Restoring sanity -- an uphill battle
Saturday, September 11, 2010 at 08:55AM In the world of politics, a form of Orwellian madness has developed through the years -- we've been overloaded to the point that no one can keep up with the broken promises, the scandals, the daily lies and cooked statistics, the bills with thousands of pages no one ever reads or explains, the contradictions in positions politicians take at election time, the perpetual image machine which shows something contrary to what we know is real-- so people turn against the State -- there's too much insanity.
Washington D.C. is a gargantuan business where trillions of dollars are at stake, filled with jackals looking to get their share of the kill, to pick the bones of the country clean. Once the 16th amendment was passed, the State had a cash generating machine called USA tax-payers -- the State could take what it needs from a nation of tax-payers, and when that's not enough, it can go in debt and send the nation of tax-payers the bill. No gang of thieves in history has created a better, more lucrative set-up.
This current gang of thieves has gained a foothold in all areas of the private sector, from healthcare to energy to education to manufacturing to media -- on and on until the control is practically complete. The madness has built to the point of insanity as the ponzi scheme of social security threatens to bankrupt the country, and the heathcare bill which was supposed to save us money threatens the stability of industry, and financal reform threatens the banks un-initiated in the gang, and Freddie and Fannie go on bleeding, and Medicare and Medicaid swell and swell.
The goods provided by the State are paltry compared to the trillions it spends and the amount it wastes, and many of the goods could be provided better in the private sector, except the State has convinced the public there's no other way to attain the desired security and safety and infrastructure. However, the public is waking up and paying attention to the insanity -- it can no longer shut it out, because now the insanity has caused an economic downturn which doesn't appear to be getting better. As the public pays attention to the insanity, it realizes this direction is unsustainable. What makes sense in the political world of Washington DC is pure insanity in the world outside that madhouse. These are the people pulling our strings?
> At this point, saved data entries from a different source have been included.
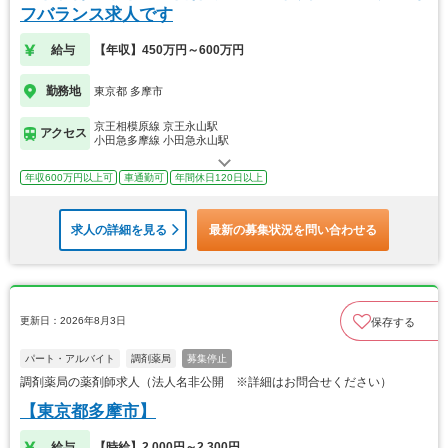
フバランス求人です
給与
【年収】450万円～600万円
勤務地
東京都 多摩市
京王相模原線 京王永山駅
アクセス
小田急多摩線 小田急永山駅
年収600万円以上可
車通勤可
年間休日120日以上
求人の詳細を見る
最新の募集状況を問い合わせる
更新日：2026年8月3日
保存する
パート・アルバイト
調剤薬局
募集停止
調剤薬局の薬剤師求人（法人名非公開 ※詳細はお問合せください）
【東京都多摩市】
給与
【時給】2,000円～2,300円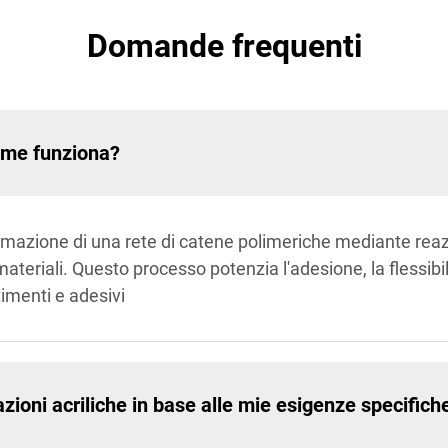
Domande frequenti
come funziona?
ormazione di una rete di catene polimeriche mediante reaz
ateriali. Questo processo potenzia l'adesione, la flessibili
timenti e adesivi
ioni acriliche in base alle mie esigenze specifich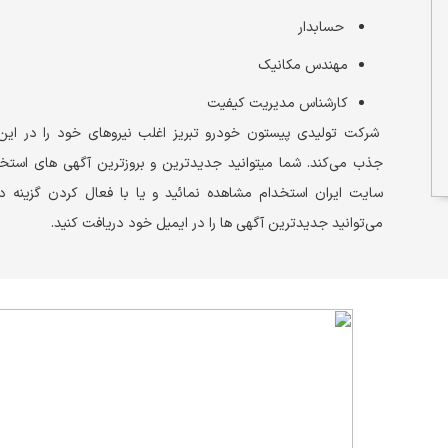
حسابدار
مهندس مکانیک
کارشناس مدیریت کیفیت
شرکت تولیدی پیستون خودرو تبریز اغلب نیروهای خود را در ای
جذب می‌کند. شما می‎توانید جدیدترین و بروزترین آگهی های ا
سایت ایران استخدام مشاهده نمائید و یا با فعال کردن گزینه د
می‌توانید جدیدترین آگهی ها را در ایمیل خود دریافت کنید.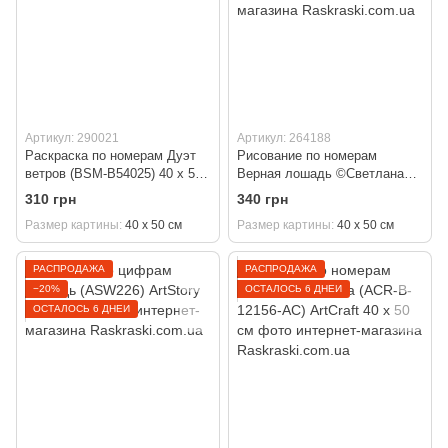
Артикул: 290021
Артикул: 264188
Раскраска по номерам Дуэт
Рисование по номерам
ветров (BSM-B54025) 40 х 50
Верная лошадь ©Светлана
см
Теренчук (KH6501) Идейка 40
310 грн
340 грн
х 50 см
Размер картины
40 х 50 см
Размер картины
40 х 50 см
РАСПРОДАЖА
РАСПРОДАЖА
−20%
ОСТАЛОСЬ 6 ДНЕЙ
ОСТАЛОСЬ 6 ДНЕЙ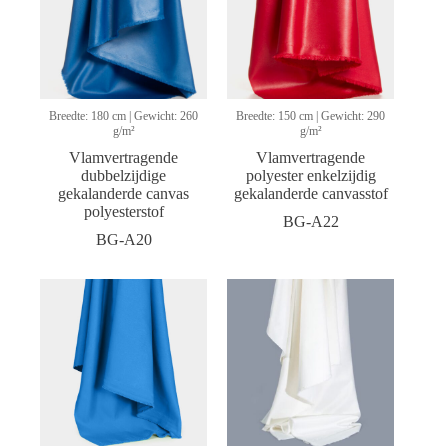
Breedte: 180 cm | Gewicht: 260
Breedte: 150 cm | Gewicht: 290
g/m²
g/m²
Vlamvertragende
Vlamvertragende
dubbelzijdige
polyester enkelzijdig
gekalanderde canvas
gekalanderde canvasstof
polyesterstof
BG-A22
BG-A20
The midterm elections are building up to be an explosion, but will it be enough? Is the State system too entrenched to make the necessary changes? And what should change? Sending new people into an unchanged system will make little difference, especially when the bureacats who permanently run the system will still be in place. No, it will take systemic changes -- drastic restrictions on power, a huge rollback of legislation which has transferred way too much control to the State. It will take the establishment of a truly free market and trust in ourselves to deal with social problems.
As we get closer to the elections, the forces of insanity have put on their best act, as if they've seen the light, and now they're going to reform themselves, if we'll only elect them one more time. The Republican establishment claims they've received the message from the people, but they warn of extreme measures and caution against sending inexperienced revolutionaries to the general elections, because a moderate approach is what's needed. If the public buys this moderate approach, nothing in Washington DC will change. The moderates are part of the insantity, although they position themselves as the models of reason and conservative openness and common sense. They compromise with insanity -- they've capitulated to the insanity, just to be close to the deal-makers. No, we need revolutionaries -- we need drastic change -- not violent revolutionaries, but representatives who will make peaceful, revolutionary, radical changes to the system. Anything less and the system will reject change and charge forward, bringing us all down in the madness as they march.